What the task requires :: Copy out the lines of the items exactly, everything from the line containing "Page size: 1654x931." down to the line containing "title Tailwind css [82, 37, 1571, 122]", with both of those lines included.
--- START OF Provided records ---
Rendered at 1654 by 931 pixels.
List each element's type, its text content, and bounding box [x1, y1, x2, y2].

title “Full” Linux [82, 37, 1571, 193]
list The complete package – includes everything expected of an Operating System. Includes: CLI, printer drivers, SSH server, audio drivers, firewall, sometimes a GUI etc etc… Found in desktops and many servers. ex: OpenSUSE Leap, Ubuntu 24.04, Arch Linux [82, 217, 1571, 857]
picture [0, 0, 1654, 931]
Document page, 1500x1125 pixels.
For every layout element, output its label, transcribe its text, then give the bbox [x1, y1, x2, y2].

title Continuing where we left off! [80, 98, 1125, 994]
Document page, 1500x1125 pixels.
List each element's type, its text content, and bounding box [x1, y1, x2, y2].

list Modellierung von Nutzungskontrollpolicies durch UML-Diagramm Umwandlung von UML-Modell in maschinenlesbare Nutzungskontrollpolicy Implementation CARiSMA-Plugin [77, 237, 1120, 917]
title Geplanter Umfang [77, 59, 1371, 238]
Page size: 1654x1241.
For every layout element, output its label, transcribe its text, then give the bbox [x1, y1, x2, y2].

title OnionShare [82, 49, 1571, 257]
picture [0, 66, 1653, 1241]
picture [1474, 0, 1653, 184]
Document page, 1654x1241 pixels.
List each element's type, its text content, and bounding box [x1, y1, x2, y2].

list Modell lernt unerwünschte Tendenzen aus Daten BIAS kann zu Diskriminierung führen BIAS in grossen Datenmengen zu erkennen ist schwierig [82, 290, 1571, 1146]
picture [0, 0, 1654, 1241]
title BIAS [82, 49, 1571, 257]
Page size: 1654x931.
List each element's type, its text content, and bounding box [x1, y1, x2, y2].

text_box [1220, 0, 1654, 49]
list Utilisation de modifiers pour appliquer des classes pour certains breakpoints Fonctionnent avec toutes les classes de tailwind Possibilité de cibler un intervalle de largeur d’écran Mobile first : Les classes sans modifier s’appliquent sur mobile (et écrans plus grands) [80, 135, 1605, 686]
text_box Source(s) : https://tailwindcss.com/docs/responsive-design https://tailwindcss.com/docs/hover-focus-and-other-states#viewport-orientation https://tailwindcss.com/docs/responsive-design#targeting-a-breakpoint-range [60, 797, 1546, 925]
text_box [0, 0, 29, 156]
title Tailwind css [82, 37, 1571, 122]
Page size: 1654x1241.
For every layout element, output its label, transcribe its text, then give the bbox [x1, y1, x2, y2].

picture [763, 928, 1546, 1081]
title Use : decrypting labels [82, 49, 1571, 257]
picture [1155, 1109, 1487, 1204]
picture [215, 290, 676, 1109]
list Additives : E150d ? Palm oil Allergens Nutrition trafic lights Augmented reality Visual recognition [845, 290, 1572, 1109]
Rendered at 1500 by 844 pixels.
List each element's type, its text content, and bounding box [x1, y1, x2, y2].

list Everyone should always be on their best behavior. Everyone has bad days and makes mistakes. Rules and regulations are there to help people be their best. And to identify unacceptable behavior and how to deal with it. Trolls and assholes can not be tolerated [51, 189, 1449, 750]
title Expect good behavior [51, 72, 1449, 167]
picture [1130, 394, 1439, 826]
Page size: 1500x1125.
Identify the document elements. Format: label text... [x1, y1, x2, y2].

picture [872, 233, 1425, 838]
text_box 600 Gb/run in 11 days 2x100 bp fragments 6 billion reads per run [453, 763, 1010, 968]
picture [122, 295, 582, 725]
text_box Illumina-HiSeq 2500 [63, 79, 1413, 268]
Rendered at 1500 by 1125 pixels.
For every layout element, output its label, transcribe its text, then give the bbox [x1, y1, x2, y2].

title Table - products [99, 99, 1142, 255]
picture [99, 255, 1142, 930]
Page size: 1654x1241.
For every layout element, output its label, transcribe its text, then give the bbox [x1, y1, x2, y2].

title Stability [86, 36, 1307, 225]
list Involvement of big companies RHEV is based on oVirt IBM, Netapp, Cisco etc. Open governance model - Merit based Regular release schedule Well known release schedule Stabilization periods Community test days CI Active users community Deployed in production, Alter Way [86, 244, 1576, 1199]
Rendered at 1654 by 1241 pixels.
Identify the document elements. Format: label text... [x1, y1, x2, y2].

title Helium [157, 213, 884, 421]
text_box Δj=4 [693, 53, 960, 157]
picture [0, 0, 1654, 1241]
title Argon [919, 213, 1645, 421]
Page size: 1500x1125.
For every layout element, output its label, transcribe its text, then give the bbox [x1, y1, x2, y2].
--- END OF Provided records ---
Response ::
Page size: 1654x931.
List each element's type, its text content, and bounding box [x1, y1, x2, y2].

text_box [1220, 0, 1654, 49]
list Utilisation de modifiers pour appliquer des classes pour certains breakpoints Fonctionnent avec toutes les classes de tailwind Possibilité de cibler un intervalle de largeur d’écran Mobile first : Les classes sans modifier s’appliquent sur mobile (et écrans plus grands) [80, 135, 1605, 686]
text_box Source(s) : https://tailwindcss.com/docs/responsive-design https://tailwindcss.com/docs/hover-focus-and-other-states#viewport-orientation https://tailwindcss.com/docs/responsive-design#targeting-a-breakpoint-range [60, 797, 1546, 925]
text_box [0, 0, 29, 156]
title Tailwind css [82, 37, 1571, 122]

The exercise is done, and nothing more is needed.